Composition of the municipal council following the election.

| Party |  | Votes | % | Seats |
|  | For the Common Good – Somos Pueblo | 205,447 | 48.04 | 6 |
|  | Movement for Socialism | 155,725 | 36.41 | 5 |
|  | Jallalla La Paz | 26,702 | 6.24 | – |
|  | Sovereignty and Liberty | 17,708 | 4.14 | – |
|  | Movement for Sovereignty | 6,747 | 1.58 | – |
|  | For my La Paz – United Invincible | 3,808 | 0.89 | – |
|  | Solidarity Civic Unity | 2,894 | 0.68 | – |
|  | Venceremos | 2,553 | 0.60 | – |
|  | Patriotic Social Alliance | 2,328 | 0.54 | – |
|  | Third System Movement | 2,211 | 0.52 | – |
|  | Bolivian National Action Party | 1,531 | 0.36 | – |
| Total |  | 427,654 | 100.00 | 11 |
| Valid votes |  | 427,654 | 76.62 |  |
| Invalid/blank votes |  | 130,511 | 23.38 |  |
| Total votes |  | 558,165 | 100.00 |  |
| Registered voters/turnout |  | 645,000 | 86.54 |  |
Source: Plurinational Electoral Organ | Electoral Atlas

== Aftermath ==
Arias's victory brought to a close a twenty-year period of political continuity in La Paz, the longest era of stability in its history. SOL.bo lost both the mayoralty and all presence on the municipal council, with analysts pointing to Revilla's neglect of municipal administration in favor of national aspirations as having taken a toll on his political project, a fate that similarly befell del Granado's Fearless Movement years prior. For his part, del Granado stated that Revilla's mistake was not having fostered a worthy successor sooner: "[Blondel] should have been promoted in a timely manner; publicly ... promoting a figure in just three months is a very difficult task."

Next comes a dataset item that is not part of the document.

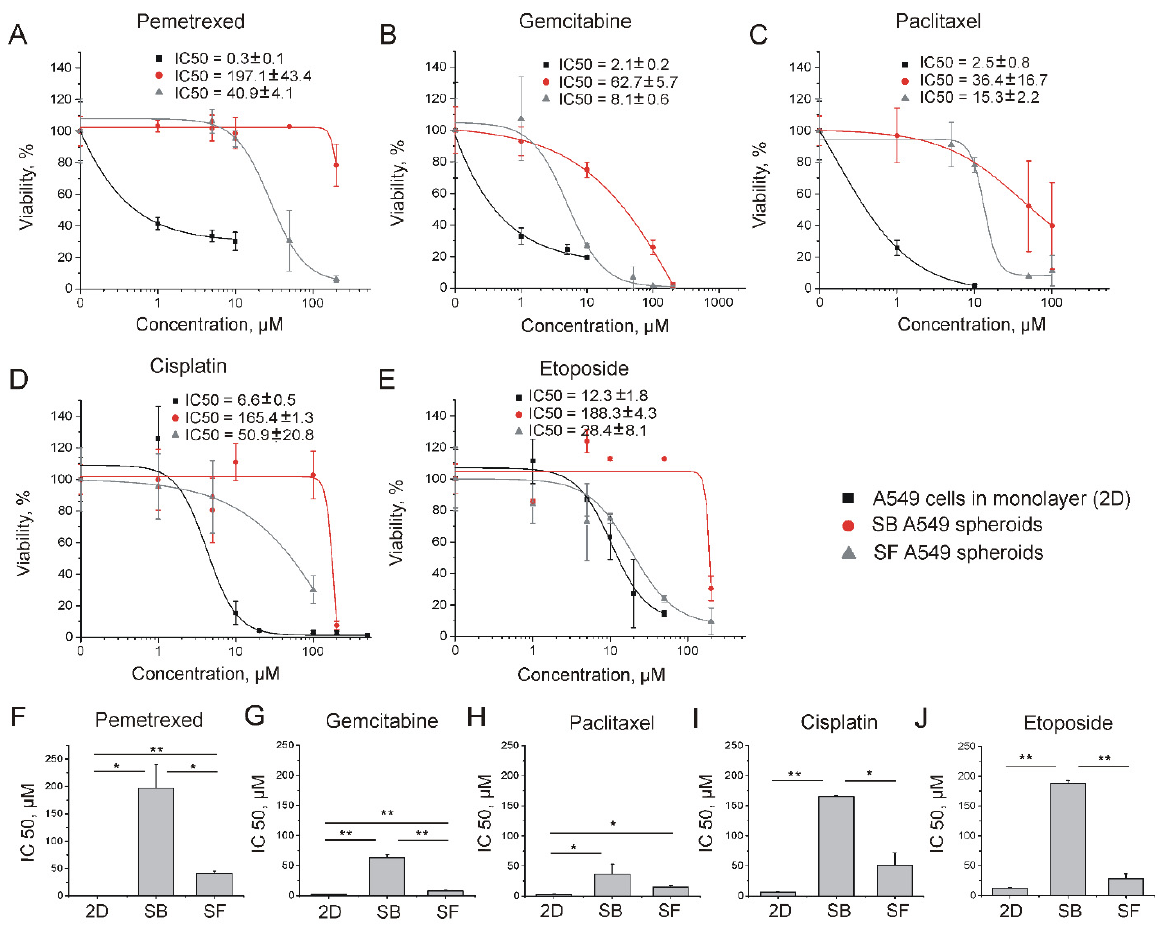
Figure 3. Analysis of drug resistance of different A549 cell cultures. Survival curves of A549 cells in monolayer culture (2D), SF and SB spheroids after 72 h of incubation with pemetrexed ( A ), gemcitabine ( B ), paclitaxel ( C ), cisplatin ( D ), and etoposide ( E ). Data are shown as means ± SD. Evaluation of IC 50 values of ML A549 cells, SF and SB A549 spheroids after exposure to pemetrexed ( F ), gemcitabine ( G ), paclitaxel ( H ), cisplatin ( I ), and etoposide ( J ). Data are shown as means ± SD ( n = 3). * p < 0.05, ** p < 0.01 (Mann–Whitney U test).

For Arias, who was sworn in as mayor on 3 May, the primary obstacle to governing came about through PBCSP's marginal majority on the municipal council. At just six seats to the MAS's five, the majority bloc necessitated unanimous support in order to push through the mayor's agenda. Such unanimity was hampered by internal discrepancies between the five PBCSP councillors who responded directly to Arias and the sole member, Lourdes Chambilla, whose loyalties lay with Quispe. For many analysts, Chambilla's outsized power to make or break Arias's legislative agenda granted Quispe the "golden vote" in the municipal council. This contentious situation quickly led to a deterioration in relations between the two figures, and though attempts at reconciliation were made, by late 2022, Quispe had chosen to de facto dissolve the PBCSP alliance, calling it "politically broken." For his part, Arias lamented that he had been "tied hand and foot"; "the mayor's head [has been] handed over to the enemy ... that is really not right."